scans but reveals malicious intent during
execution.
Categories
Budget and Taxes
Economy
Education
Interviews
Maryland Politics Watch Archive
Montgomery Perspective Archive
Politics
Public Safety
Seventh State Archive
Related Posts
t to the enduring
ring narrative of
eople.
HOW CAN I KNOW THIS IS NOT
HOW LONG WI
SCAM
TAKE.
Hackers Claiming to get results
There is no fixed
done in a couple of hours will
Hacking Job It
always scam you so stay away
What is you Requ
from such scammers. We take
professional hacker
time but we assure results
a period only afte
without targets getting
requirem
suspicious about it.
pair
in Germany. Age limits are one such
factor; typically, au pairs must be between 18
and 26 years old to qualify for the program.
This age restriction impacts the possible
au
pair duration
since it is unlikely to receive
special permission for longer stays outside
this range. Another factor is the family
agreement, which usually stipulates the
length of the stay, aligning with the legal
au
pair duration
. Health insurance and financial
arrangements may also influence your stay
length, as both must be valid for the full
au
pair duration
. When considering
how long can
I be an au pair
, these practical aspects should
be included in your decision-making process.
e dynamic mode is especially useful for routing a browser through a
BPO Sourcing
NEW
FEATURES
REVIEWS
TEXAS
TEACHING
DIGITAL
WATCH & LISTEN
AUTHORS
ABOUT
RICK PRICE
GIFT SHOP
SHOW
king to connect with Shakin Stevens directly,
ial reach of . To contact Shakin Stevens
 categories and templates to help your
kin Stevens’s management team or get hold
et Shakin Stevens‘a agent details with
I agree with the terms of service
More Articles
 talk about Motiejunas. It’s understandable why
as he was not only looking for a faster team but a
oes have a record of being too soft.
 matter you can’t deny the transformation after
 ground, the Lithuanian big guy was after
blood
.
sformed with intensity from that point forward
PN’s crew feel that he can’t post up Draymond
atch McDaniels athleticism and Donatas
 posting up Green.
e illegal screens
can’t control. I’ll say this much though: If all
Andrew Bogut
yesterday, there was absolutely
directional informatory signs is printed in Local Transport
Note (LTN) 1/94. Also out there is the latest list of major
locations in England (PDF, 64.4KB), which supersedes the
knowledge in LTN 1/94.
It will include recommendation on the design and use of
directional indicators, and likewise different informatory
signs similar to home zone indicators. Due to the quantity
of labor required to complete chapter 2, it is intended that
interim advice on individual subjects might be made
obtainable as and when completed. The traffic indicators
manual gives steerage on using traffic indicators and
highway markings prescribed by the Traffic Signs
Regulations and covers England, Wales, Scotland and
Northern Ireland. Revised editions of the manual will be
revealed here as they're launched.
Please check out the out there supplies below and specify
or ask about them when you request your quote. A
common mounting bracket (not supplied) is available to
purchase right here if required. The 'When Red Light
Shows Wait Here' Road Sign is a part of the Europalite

Task to carry out >> Exact retyping of all the entries is required.

Answer space >>
scans but reveals malicious intent during
execution.
Categories
Budget and Taxes
Economy
Education
Interviews
Maryland Politics Watch Archive
Montgomery Perspective Archive
Politics
Public Safety
Seventh State Archive
Related Posts
t to the enduring
ring narrative of
eople.
HOW CAN I KNOW THIS IS NOT
HOW LONG WI
SCAM
TAKE.
Hackers Claiming to get results
There is no fixed
done in a couple of hours will
Hacking Job It
always scam you so stay away
What is you Requ
from such scammers. We take
professional hacker
time but we assure results
a period only afte
without targets getting
requirem
suspicious about it.
pair
in Germany. Age limits are one such
factor; typically, au pairs must be between 18
and 26 years old to qualify for the program.
This age restriction impacts the possible
au
pair duration
since it is unlikely to receive
special permission for longer stays outside
this range. Another factor is the family
agreement, which usually stipulates the
length of the stay, aligning with the legal
au
pair duration
. Health insurance and financial
arrangements may also influence your stay
length, as both must be valid for the full
au
pair duration
. When considering
how long can
I be an au pair
, these practical aspects should
be included in your decision-making process.
e dynamic mode is especially useful for routing a browser through a
BPO Sourcing
NEW
FEATURES
REVIEWS
TEXAS
TEACHING
DIGITAL
WATCH & LISTEN
AUTHORS
ABOUT
RICK PRICE
GIFT SHOP
SHOW
king to connect with Shakin Stevens directly,
ial reach of . To contact Shakin Stevens
 categories and templates to help your
kin Stevens’s management team or get hold
et Shakin Stevens‘a agent details with
I agree with the terms of service
More Articles
 talk about Motiejunas. It’s understandable why
as he was not only looking for a faster team but a
oes have a record of being too soft.
 matter you can’t deny the transformation after
 ground, the Lithuanian big guy was after
blood
.
sformed with intensity from that point forward
PN’s crew feel that he can’t post up Draymond
atch McDaniels athleticism and Donatas
 posting up Green.
e illegal screens
can’t control. I’ll say this much though: If all
Andrew Bogut
yesterday, there was absolutely
directional informatory signs is printed in Local Transport
Note (LTN) 1/94. Also out there is the latest list of major
locations in England (PDF, 64.4KB), which supersedes the
knowledge in LTN 1/94.
It will include recommendation on the design and use of
directional indicators, and likewise different informatory
signs similar to home zone indicators. Due to the quantity
of labor required to complete chapter 2, it is intended that
interim advice on individual subjects might be made
obtainable as and when completed. The traffic indicators
manual gives steerage on using traffic indicators and
highway markings prescribed by the Traffic Signs
Regulations and covers England, Wales, Scotland and
Northern Ireland. Revised editions of the manual will be
revealed here as they're launched.
Please check out the out there supplies below and specify
or ask about them when you request your quote. A
common mounting bracket (not supplied) is available to
purchase right here if required. The 'When Red Light
Shows Wait Here' Road Sign is a part of the Europalite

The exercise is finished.